◆ DIRECTIVE 1 ◆
Reproduce the stretch of the entries from their start through the line containing "123 456 7890 |", both ends included. Omit the pictures from your answer.

◆ PAGE EXCERPT ◆
DAC ABX Test Phase 1: Does a SOTA DAC sound the same as a budget DAC if proper controls are put in place? Spoiler: Probably yes. :)

dasdoing · Oct 9, 2022

lol at that funky rise of FR in the highs. you would expect that you can identify this in the silabance

xaviescacs · Oct 10, 2022

dominikz said:
As we see, out of the total 350 attempts we have a total of 19 attempts that beat the lax <5% p-value criteria; out of those 19 attempts 10 were borderline for the more strict <1% criteria, and only 4 were well below it - scoring 15 or all 16 correct out of 16 trials.

As I've commented before, statistically there are two populations here, as the 4 cases on the right are very unlikely to be generated by a gaussian with the sample mean and variance. A simple t-test would confirm that, but it's quite obvious. Of course it can happen by change, but this chance is really low, or put in another way, the probability of the outcome you get, the distribution, is generated by a gaussian with the sample mean and variance is very low, so it's more likely there are two populations. Intuitively, gaussians decay very quickly and very deeply, they don't revive so to speak.

dominikz said:
Note that here I'm saying 'attempts' instead of 'participants' - this is because a few participants reported they took the test more than once.

Do you know if the 4 attempts on the right are performed by people with other attempts? Are they performed by 4 different subjects? I ask this because the variable person is meaningful here, as one's knwoledge, training and capacity make all the difference, so we can't loose track of this variable.

From here perhaps next steps would be to confirm that these people are indeed capable of always telling apart the tow DACs, and then just ask them how they do it, so we all can learn. Then this knowledge could be taught to a small random sample of people of the read reagion and make them do the test again, and if they can then prove to be able to tell the DACs apart, you would have a very nice proof that with training, anyone can hear very subtle differences. Or I'm just building castles in the air?

dominikz · Oct 10, 2022

@xaviescacs Thanks a lot for (another) thoughtful response!

xaviescacs said:
Do you know if the 4 attempts on the right are performed by people with other attempts? Are they performed by 4 different subjects? I ask this because the variable person is meaningful here, as one's knwoledge, training and capacity make all the difference, so we can't loose track of this variable.

I cannot reliably say, sadly - there are clues in the metadata sometimes that may indicate the same person took the test multiple times, but really I cannot be certain. There is no way for me to identify individual test participants - it is an anonymous test.

Also, please note that it is possible to 'cheat' in this test, as the FR differences between sound clips in the stream can be measured - see post #76 where I show the difference between the files, and then posts #140 and #141 where another user suggested this. Another example of how the test can be made easier can be found in post #98.

IMHO there is unfortunately not enough control in this test to assume that an individual participant who scored highly actually heard a difference, and it is also quite possible that some of those who scored under the threshold could score better under controlled circumstances and/or with training.

TBH my intention here was just to provide a simple-to-use demonstration illustrating that differences between very different measuring DAC can be much smaller than anticipated (looking at the data and/or price) - and I hoped this would be especially interesting to those that otherwise hadn't had a chance to participate in a level-matched, double-blind ABX test.

[Entries from a data source]

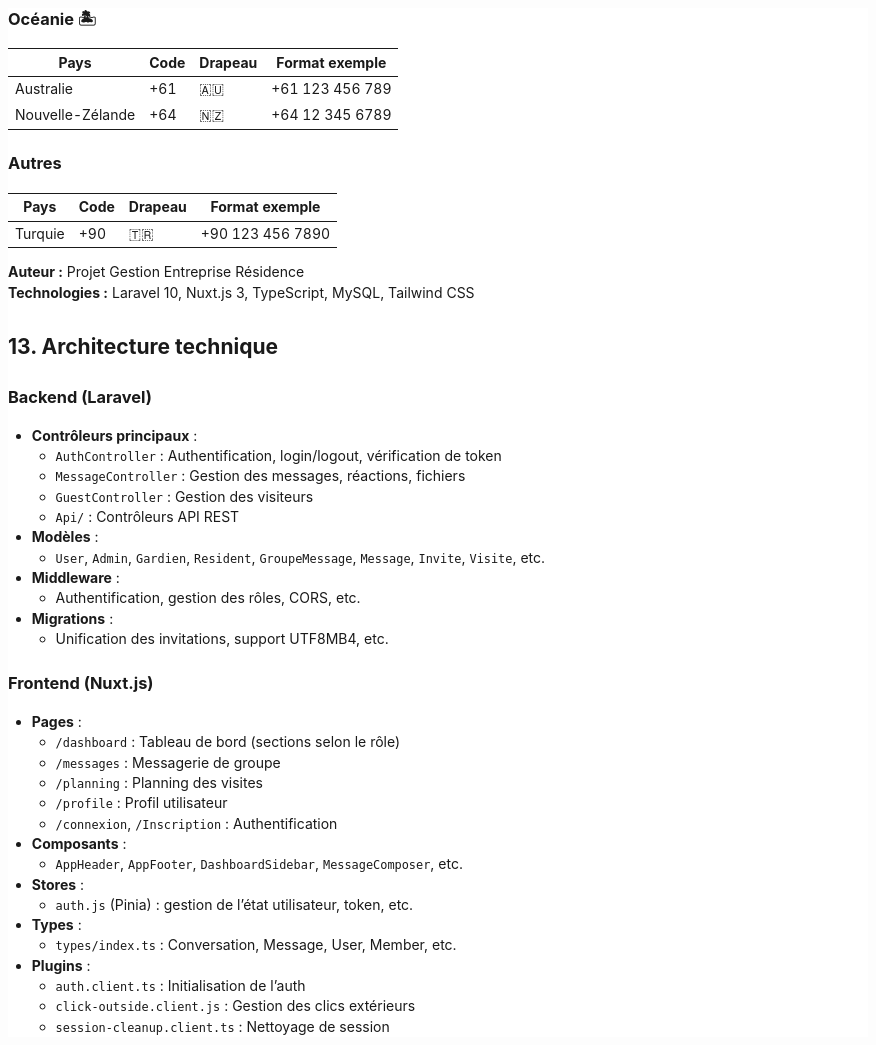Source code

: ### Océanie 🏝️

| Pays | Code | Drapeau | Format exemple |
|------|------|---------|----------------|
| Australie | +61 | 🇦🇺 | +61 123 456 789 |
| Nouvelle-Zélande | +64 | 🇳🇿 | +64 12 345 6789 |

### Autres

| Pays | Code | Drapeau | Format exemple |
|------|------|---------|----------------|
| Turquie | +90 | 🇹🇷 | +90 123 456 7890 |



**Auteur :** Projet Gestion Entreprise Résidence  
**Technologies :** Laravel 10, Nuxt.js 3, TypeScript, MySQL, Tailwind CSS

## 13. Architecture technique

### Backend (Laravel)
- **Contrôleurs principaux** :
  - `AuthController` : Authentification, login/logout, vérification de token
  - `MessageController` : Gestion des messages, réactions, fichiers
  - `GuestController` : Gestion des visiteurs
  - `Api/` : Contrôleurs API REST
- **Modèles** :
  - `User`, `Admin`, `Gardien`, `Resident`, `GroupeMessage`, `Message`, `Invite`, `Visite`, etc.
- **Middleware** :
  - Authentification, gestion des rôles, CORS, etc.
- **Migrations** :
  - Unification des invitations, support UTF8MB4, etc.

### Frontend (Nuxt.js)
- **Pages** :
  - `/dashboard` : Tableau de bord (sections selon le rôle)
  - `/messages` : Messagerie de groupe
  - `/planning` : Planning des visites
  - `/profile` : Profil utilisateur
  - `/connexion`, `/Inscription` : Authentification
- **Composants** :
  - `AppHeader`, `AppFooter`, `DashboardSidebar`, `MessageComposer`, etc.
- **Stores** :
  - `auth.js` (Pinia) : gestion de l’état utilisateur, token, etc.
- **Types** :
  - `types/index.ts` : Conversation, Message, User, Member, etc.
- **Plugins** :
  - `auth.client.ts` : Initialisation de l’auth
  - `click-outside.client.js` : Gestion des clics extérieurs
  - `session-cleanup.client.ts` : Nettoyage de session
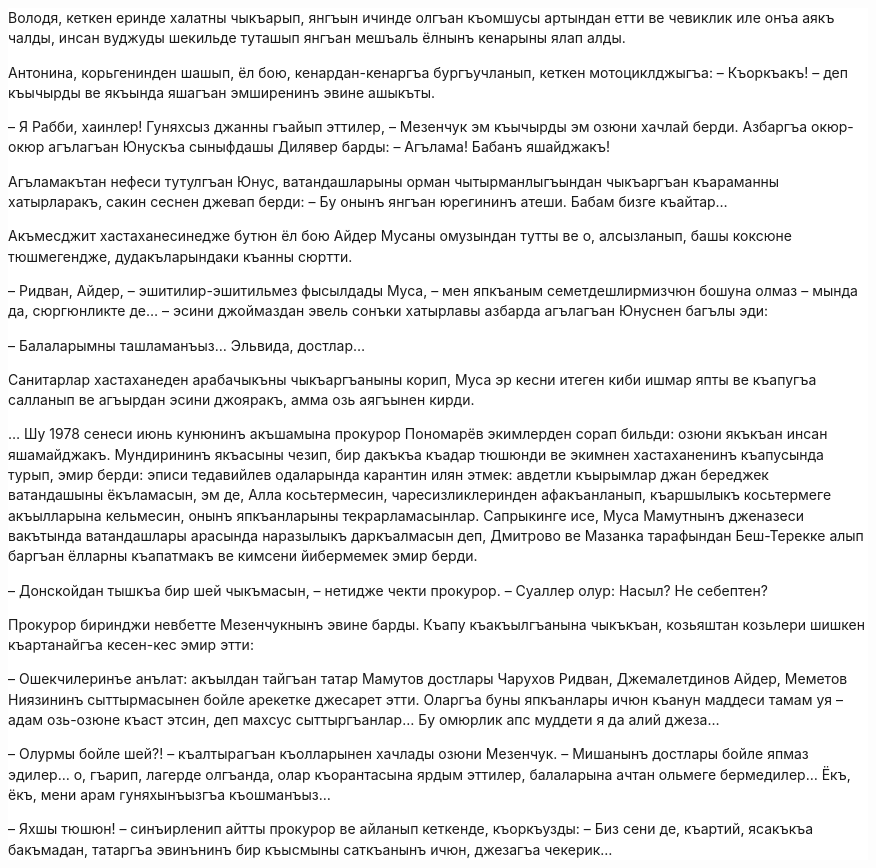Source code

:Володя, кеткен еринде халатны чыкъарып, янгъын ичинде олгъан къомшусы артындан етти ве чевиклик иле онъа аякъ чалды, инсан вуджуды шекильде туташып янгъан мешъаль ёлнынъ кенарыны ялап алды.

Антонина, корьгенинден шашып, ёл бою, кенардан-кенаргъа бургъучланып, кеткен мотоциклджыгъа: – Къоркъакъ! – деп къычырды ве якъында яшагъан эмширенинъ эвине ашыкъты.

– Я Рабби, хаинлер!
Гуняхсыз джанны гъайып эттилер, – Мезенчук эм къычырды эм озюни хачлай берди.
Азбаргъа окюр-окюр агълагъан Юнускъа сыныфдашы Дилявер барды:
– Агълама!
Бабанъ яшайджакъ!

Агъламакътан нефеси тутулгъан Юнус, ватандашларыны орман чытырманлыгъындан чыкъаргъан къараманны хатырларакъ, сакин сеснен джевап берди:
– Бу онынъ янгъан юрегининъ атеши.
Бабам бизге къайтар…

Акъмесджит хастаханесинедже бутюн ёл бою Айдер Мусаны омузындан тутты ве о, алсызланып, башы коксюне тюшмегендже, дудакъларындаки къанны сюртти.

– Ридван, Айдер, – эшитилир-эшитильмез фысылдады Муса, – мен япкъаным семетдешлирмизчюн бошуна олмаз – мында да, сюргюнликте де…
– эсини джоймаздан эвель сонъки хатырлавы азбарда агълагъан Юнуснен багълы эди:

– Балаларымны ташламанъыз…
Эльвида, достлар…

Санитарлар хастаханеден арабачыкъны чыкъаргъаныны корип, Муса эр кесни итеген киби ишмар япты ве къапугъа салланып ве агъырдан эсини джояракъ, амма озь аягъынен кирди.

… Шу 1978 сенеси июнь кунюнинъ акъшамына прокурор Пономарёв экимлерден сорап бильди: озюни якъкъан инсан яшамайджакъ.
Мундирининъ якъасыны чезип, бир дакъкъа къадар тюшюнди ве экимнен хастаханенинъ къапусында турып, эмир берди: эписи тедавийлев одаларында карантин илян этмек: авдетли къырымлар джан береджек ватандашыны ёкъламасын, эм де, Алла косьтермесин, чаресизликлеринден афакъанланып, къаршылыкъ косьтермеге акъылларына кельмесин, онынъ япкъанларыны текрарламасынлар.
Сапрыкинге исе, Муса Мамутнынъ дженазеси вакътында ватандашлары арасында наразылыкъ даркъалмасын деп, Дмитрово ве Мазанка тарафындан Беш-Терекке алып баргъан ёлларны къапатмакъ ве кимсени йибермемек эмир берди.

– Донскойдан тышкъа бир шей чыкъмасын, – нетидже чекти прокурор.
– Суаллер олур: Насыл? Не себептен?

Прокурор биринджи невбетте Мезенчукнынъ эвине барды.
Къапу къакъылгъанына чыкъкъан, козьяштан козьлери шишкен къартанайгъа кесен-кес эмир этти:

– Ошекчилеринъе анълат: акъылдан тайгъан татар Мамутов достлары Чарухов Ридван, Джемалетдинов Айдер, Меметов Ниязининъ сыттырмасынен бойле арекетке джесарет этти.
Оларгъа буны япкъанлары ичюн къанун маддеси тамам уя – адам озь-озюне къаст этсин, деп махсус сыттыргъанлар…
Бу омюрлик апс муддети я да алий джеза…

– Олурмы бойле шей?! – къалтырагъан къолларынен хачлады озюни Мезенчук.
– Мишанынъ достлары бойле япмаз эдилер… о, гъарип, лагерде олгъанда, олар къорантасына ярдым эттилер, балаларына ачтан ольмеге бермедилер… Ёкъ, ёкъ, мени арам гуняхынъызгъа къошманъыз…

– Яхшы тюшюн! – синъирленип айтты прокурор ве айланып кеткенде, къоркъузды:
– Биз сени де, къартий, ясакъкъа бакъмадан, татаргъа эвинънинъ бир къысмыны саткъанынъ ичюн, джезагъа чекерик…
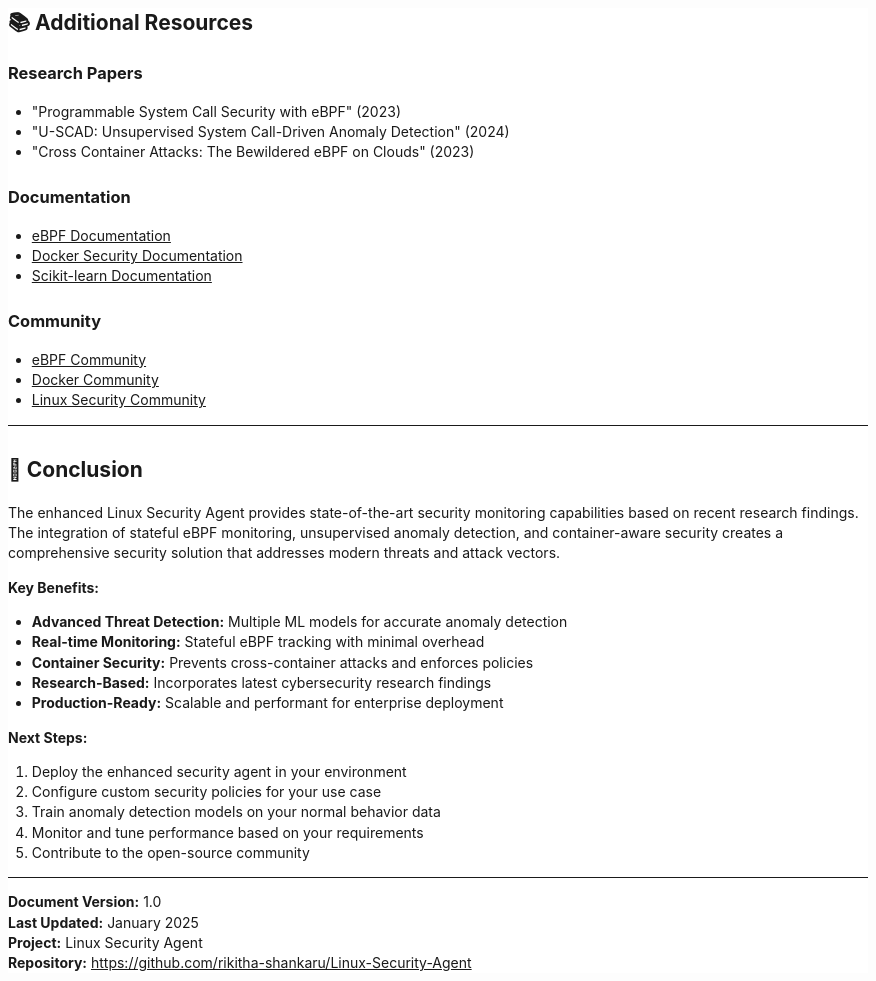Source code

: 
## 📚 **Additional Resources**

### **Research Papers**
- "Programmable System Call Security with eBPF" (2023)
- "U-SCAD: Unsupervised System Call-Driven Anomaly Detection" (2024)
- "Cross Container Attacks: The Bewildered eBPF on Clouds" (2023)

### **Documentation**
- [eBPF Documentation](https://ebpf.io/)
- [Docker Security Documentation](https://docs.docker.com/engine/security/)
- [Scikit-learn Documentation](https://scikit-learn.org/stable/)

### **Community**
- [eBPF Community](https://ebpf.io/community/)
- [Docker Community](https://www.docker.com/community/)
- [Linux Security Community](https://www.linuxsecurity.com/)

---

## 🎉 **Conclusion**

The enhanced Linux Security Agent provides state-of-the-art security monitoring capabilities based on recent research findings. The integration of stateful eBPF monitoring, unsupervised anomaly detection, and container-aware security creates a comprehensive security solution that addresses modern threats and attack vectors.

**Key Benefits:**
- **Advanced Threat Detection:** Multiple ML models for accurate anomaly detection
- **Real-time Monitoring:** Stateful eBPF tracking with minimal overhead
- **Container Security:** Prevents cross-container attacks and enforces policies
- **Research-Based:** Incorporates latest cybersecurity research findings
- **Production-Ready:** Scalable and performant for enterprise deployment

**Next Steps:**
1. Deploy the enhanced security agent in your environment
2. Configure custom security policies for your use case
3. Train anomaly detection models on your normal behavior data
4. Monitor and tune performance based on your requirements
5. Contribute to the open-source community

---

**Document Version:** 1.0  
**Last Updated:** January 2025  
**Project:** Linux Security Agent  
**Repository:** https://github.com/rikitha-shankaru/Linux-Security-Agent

◆ DIRECTIVE 2 ◆
List every post number that the DAC ABX test thread refers to.

◆ YOUR SOLUTION 1 ◆
Source code

: ### Océanie 🏝️

| Pays | Code | Drapeau | Format exemple |
|------|------|---------|----------------|
| Australie | +61 | 🇦🇺 | +61 123 456 789 |
| Nouvelle-Zélande | +64 | 🇳🇿 | +64 12 345 6789 |

### Autres

| Pays | Code | Drapeau | Format exemple |
|------|------|---------|----------------|
| Turquie | +90 | 🇹🇷 | +90 123 456 7890 |

◆ YOUR SOLUTION 2 ◆
#76, #140, #141, #98